⟨

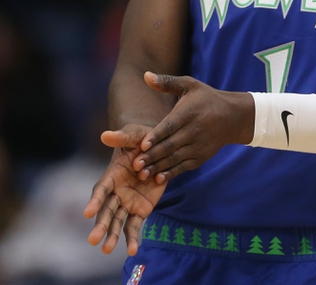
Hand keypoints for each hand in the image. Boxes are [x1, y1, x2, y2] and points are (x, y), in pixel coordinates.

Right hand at [85, 124, 166, 255]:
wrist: (157, 148)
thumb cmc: (141, 139)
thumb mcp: (134, 135)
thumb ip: (121, 138)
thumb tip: (105, 135)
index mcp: (111, 176)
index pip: (101, 190)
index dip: (94, 201)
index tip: (87, 212)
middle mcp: (116, 192)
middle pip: (106, 210)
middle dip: (101, 224)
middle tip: (93, 239)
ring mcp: (127, 202)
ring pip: (118, 221)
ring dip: (113, 235)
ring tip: (107, 250)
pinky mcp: (141, 209)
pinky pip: (135, 225)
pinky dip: (133, 237)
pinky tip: (133, 250)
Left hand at [133, 72, 254, 183]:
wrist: (234, 116)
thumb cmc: (208, 99)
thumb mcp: (191, 85)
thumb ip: (167, 82)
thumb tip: (146, 75)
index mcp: (190, 112)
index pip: (171, 126)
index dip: (157, 136)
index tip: (142, 145)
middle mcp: (195, 130)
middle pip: (171, 145)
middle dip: (152, 155)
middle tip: (135, 164)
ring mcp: (199, 145)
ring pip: (175, 158)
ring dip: (158, 166)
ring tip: (142, 173)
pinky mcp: (201, 156)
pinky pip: (184, 166)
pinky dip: (171, 173)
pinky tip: (158, 177)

⟩

Each record above must be retyped exactly as given, with the images excluded.

- _Written reply_:
Hand keypoints for each hand in the image. Boxes are [x1, y1, x2, y2] and points are (x, y), in pixel coordinates.

Right hand at [85, 124, 166, 255]:
wrist: (157, 148)
thumb cmc: (141, 139)
thumb mcp: (134, 135)
thumb ip: (121, 138)
thumb tip: (105, 135)
index mcp: (111, 176)
index pip: (101, 190)
index dip: (94, 201)
index tip: (87, 212)
middle mcp: (116, 192)
middle pip: (106, 210)
middle dip: (101, 224)
middle tip: (93, 239)
ring mcp: (127, 202)
ring pip: (118, 221)
ring dip: (113, 235)
ring tip: (107, 250)
pinky mcp: (141, 209)
pinky pip: (135, 225)
pinky dip: (133, 237)
pinky tip: (133, 250)
Left hand at [133, 72, 254, 183]:
wrist: (234, 116)
thumb cmc: (208, 99)
thumb mcp: (191, 85)
thumb ip: (167, 82)
thumb tip: (146, 75)
index mcp: (190, 112)
index pip: (171, 126)
index dip: (157, 136)
index tip: (142, 145)
middle mcp: (195, 130)
middle pip: (171, 145)
middle dip: (152, 155)
middle tip: (135, 164)
ring mcp: (199, 145)
ring pip: (175, 158)
ring dip: (158, 166)
ring tip: (142, 173)
pinky mcp: (201, 156)
pinky pip: (184, 166)
pinky dip: (171, 173)
pinky tip: (158, 177)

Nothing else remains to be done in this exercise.